* _REQUIREMENT 1_: Copy the entries about the navy knit sweater and the navy blue uniform word for word, leaving out the picture.
^^^^^^^^
# A Simple, Nice Moment - Anyone else got one?



## Ghoul Friday (Oct 6, 2007)

There's been a number of negative stories and really crappy events happening to some of the forum members lately. I thought I would try and balance it with something nice.

All of my props and decorations are usually inside. I won't be bringing large props out to my enclosed porch until after my party on Saturday. 

I thought the porch should have SOMETHING for the party (to welcome people and entertain the smokers when they are out there), so I just placed two oversized skulls with my pumpkins (later, there will be a welcome sign). 

I sat down and a few minutes later, through the open window, I heard a boy say to his friend "Oh cool! Look at the skulls!". And the two of them talked about it as they went past, not being able to take their eyes of it.

And I thought "Really? THAT's impressive? I haven't even brought out the big stuff."

We sometimes forget what a huge deal our decorating can be for kids. There are only 2 houses on my street that have decorated so far: one is corn husks and pumpkins, the other is orange lights (and that's on the next block over). 

The pure excitement of the kid was fantastic to hear. 

I can't wait until Sunday when I bring the rest of the big items out to the porch.

If anyone else has a simple, nice moment to share, please do!


----------



## skeletonowl (Aug 8, 2006)

that's great to hear! My neighbors like to joke around about my yard which is nice. Get a lot of compliments at the door which are passed to me.
^^^^^^^^
* _REQUIREMENT 2_: In the forum thread about a simple, nice moment, why did Ghoul Friday put two oversized skulls on the porch? Answer in one to three sentences.
^^^^^^^^
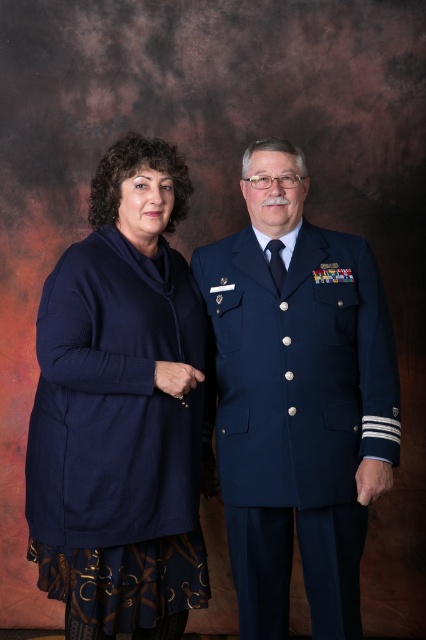
Question: Does navy knit sweater at left have a lesser width compared to navy blue uniform at center?

Choices:
 (A) no
 (B) yes

Answer: (B)

Question: Is navy knit sweater at left smaller than navy blue uniform at center?

Choices:
 (A) yes
 (B) no

Answer: (B)

Question: Considering the relative positions of navy knit sweater at left and navy blue uniform at center in the image provided, where is navy knit sweater at left located with respect to navy blue uniform at center?

Choices:
 (A) right
 (B) left

Answer: (B)

Question: Which of the following is the farthest from the observer?

Choices:
 (A) navy blue uniform at center
 (B) navy knit sweater at left

Answer: (A)

Question: Which object is closer to the camera taking this photo?

Choices:
 (A) navy blue uniform at center
 (B) navy knit sweater at left

Answer: (B)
^^^^^^^^
* _RESPONSE 1_:
Question: Does navy knit sweater at left have a lesser width compared to navy blue uniform at center?

Choices:
 (A) no
 (B) yes

Answer: (B)

Question: Is navy knit sweater at left smaller than navy blue uniform at center?

Choices:
 (A) yes
 (B) no

Answer: (B)

Question: Considering the relative positions of navy knit sweater at left and navy blue uniform at center in the image provided, where is navy knit sweater at left located with respect to navy blue uniform at center?

Choices:
 (A) right
 (B) left

Answer: (B)

Question: Which of the following is the farthest from the observer?

Choices:
 (A) navy blue uniform at center
 (B) navy knit sweater at left

Answer: (A)

Question: Which object is closer to the camera taking this photo?

Choices:
 (A) navy blue uniform at center
 (B) navy knit sweater at left

Answer: (B)

* _RESPONSE 2_: Ghoul Friday thought the porch should have something for the party, to welcome people and to entertain the smokers when they are out there. The large props would not go out to the porch until after the party, so the skulls were placed with the pumpkins for now.